Thursday, 20 April 2006

Freedom and theological arguments

“While arguments of physics, based on observation, experiment and mathematics, have a logically compelling character, the philosophical-theological arguments for the acceptance of a meta-empirical reality can at best be an initiation and an invitation. Thus in these latter questions there is no intellectual compulsion, but rather freedom.”

—Hans Küng, Der Anfang aller Dinge (2005), p. 95.

Wednesday, 15 March 2006

Are there "fundamentals" of faith?

Chris Tilling has a thoughtful post on the fundamentalist controversy of the early 1900s. The fundamentalists claimed that there were five “fundamentals” of Christian faith: the verbal inerrancy of Scripture; the divinity of Christ; the virgin birth; the substitutionary theory of atonement; and the bodily return of Christ. Needless to say, these polemical points can hardly qualify as the “fundamentals” of faith.

The most serious error of the early fundamentalists was that they tried to turn faith into a law, into a set of doctrines that must be believed—but faith is only ever a matter of freedom and permission, not of law or obligation. That's why I myself could never be comfortable using the term “fundamentals.”
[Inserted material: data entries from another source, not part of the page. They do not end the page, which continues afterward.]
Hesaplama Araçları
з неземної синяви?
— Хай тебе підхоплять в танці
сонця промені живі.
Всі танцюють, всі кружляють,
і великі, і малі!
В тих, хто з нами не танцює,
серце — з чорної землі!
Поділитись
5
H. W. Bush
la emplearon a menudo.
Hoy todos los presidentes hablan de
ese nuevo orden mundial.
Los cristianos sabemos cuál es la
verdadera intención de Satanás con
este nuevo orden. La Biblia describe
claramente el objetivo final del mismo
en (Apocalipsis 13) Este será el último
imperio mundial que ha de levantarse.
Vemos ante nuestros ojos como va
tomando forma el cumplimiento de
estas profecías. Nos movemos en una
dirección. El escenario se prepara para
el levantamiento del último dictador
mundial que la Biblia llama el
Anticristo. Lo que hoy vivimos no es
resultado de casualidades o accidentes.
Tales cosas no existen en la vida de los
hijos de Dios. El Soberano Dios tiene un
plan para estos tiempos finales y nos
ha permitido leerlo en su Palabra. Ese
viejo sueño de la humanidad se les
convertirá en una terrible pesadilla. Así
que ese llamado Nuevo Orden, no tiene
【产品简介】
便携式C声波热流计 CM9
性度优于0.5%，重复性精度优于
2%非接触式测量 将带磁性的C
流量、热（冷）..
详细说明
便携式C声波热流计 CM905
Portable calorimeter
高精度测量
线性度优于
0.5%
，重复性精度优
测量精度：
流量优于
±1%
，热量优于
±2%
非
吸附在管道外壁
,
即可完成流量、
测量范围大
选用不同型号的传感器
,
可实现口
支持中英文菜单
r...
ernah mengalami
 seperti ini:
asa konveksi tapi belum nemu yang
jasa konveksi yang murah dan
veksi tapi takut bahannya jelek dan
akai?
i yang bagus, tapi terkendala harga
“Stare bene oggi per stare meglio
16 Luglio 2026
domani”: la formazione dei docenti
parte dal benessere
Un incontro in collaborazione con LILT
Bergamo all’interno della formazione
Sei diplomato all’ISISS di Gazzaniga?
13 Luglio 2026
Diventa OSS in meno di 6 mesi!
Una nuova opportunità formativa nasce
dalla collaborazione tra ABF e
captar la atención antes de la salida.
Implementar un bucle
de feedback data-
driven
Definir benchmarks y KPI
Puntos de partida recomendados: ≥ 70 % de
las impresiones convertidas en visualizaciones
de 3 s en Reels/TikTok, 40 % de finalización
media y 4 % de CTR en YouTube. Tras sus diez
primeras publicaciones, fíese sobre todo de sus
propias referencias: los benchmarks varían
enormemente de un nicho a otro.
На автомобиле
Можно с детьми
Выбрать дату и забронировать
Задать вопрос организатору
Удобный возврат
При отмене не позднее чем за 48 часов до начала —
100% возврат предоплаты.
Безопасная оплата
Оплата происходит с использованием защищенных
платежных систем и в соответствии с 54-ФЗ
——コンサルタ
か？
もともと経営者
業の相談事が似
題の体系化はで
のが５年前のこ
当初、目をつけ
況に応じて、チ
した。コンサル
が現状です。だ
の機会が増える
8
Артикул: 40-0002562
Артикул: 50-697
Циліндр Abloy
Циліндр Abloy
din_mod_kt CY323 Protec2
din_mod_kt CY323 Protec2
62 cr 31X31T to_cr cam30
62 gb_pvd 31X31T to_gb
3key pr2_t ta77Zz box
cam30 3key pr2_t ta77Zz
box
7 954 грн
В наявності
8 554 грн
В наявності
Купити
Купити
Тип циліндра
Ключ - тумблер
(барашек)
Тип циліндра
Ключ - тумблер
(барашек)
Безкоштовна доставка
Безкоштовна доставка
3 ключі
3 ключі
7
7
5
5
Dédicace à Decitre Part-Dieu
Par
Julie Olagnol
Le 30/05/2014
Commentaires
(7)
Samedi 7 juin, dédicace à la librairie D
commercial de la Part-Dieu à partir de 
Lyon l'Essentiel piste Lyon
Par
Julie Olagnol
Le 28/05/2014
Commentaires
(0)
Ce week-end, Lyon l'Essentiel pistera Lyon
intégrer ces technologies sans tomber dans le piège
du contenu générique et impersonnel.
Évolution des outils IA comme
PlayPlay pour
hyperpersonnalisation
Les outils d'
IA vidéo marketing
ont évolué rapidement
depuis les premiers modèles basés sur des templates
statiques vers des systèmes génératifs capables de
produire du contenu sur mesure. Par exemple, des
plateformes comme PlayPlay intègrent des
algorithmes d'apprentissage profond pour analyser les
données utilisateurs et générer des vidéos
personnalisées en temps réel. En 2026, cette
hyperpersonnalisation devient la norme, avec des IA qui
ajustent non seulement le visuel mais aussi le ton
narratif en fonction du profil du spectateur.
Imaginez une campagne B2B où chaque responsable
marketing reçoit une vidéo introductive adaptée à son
So when Chris asks whether there are any true “fundamentals,” I would have to answer No. But perhaps instead of speaking of “fundamentals” (i.e. things that you have to believe in order to be a Christian), it would be better to speak of “identifying beliefs” of Christian faith (i.e. beliefs which are essential to the identification of faith as Christian faith). In this case, there’s no question of trying to impose certain beliefs on others or of turning certain doctrines into laws that must be obeyed, but only of describing those beliefs that distinctively mark out Christian communities and traditions from other communities and traditions.

So what are the “identifying beliefs” of Christian faith? It seems to me that there are two related ones: Christian faith is identified both by its christological character and by its trinitarian character. And at the core of both of these identifying characteristics is a single, central belief: a belief in the unity between Jesus Christ and God.

This, then, is what I would highlight as the central “identifying belief” of Christian faith: that in Jesus Christ we have to do with God himself. This belief itself can be (and has been) expressed with many different doctrinal formulations. And the formulations themselves are less important than the underlying intuition that our encounter with Jesus Christ is an encounter with the reality of God.